Bis in die 60er Jahre bekam man Kinder und brachte sie irgendwie durch. Dann kam die Pille und Kinderkriegen geriet ein wenig aus der Mode. Auf das bequeme Argument der 70er und 80er Jahre, wie man es denn noch verantworten könne, Kinder in diese verdorbene Welt zu setzen, folgte in den 90ern die demographische Debatte darüber, dass wir zu wenig Kinder kriegen. Das ganze zog sich weit in die Nullerjahre und ging einher mit der Debatte um Einwanderung und Parallelgesellschaften und kurz darauf wurde das Wort „Unterschicht“ salonfähig. Schnell verschob sich die Diskussion in der „Zeit“ und beim „Spiegel“ in die Richtung, dass vor allem gebildete Menschen zu wenig Kinder bekämen. Der ewig saufend und rauchend vor dem TV sitzenden Unterschichtler, so der Zeitgeist, kümmere sich eh nicht ordentlich um seinen Nachwuchs und solle am besten nur Gutscheine erhalten.
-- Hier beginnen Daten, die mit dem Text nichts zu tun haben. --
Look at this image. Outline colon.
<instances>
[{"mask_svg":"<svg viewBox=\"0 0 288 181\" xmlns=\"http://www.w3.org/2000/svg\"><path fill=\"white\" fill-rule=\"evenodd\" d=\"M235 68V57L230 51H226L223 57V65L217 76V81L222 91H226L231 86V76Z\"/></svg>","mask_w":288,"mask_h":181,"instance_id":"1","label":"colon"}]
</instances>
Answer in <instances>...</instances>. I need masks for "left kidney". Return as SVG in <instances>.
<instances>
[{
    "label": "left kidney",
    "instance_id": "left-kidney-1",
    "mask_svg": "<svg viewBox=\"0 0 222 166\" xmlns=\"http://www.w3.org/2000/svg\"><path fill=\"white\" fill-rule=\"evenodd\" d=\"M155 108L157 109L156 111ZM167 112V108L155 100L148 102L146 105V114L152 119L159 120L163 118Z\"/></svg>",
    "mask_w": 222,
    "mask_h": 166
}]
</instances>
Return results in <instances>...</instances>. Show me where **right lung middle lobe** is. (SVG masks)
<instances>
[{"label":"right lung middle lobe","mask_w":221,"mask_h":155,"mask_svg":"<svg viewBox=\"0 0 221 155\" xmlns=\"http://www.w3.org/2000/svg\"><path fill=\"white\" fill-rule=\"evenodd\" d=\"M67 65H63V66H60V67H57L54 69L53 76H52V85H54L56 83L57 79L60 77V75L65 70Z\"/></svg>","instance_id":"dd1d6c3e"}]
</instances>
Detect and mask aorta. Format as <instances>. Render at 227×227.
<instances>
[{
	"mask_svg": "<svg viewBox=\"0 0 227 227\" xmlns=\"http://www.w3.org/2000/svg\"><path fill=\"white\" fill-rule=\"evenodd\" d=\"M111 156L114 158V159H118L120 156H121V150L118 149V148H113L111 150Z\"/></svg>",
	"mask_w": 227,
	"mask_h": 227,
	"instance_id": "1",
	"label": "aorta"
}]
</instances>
Gleichzeitig wurde beklagt, dass speziell Karrierefrauen und Akademikerinnen einen Karriereknick und Einkommenseinbußen hinnehmen müssen, sobald sie Kinder bekommen.

Um die Lasten der ersten Wochen und Monate abzumildern, wurde bis 2005 als sozialpolitisches Instrument das Erziehungsgeld gezahlt. Eltern bekamen 24 Monate lang bis zu 300 Euro und unter Umständen nach 6 Monaten weniger, wenn sie gut verdienten. Dieses Erziehungsgeld wurde abgeschafft und durch das Elterngeld ersetzt. Für Geringverdiener und Alleinerziehende bedeutete das Elterngeld bereits 2006 eine eine Einbuße von bis zu 50%, wurden doch die genannten 300 Euro nur noch für 12-14 Monate gezahlt.

Gleichzeitig subventioniert das Elterngeld Besserverdienende, die mindestens 300 Euro erhalten, aber bis zur Grenze von 1800 Euro 67% des letzten Nettogehaltes. Das Elterngeld war von Anfang an nicht dafür gedacht, soziale Not zu lindern, sondern Familien, die im Berufsleben stehen, zum Kinderkriegen zu animieren. Das Elterngeld war nie etwas anderes als eine eine Subvention, eine klassistische Wurfprämie für Mittel- und Oberschicht. Wenn das Elterngeld die Elternschaft Berufstätiger fördern soll, bedeuten im Umkehrschluss die Abschaffung des Erziehungsgeldes und die aktuellen Kürzungen beim Elterngeld bei Hartv IV und Minijobbern auch, dass Elternschaft bei sozial benachteiligten Menschen politisch nicht erwünscht ist.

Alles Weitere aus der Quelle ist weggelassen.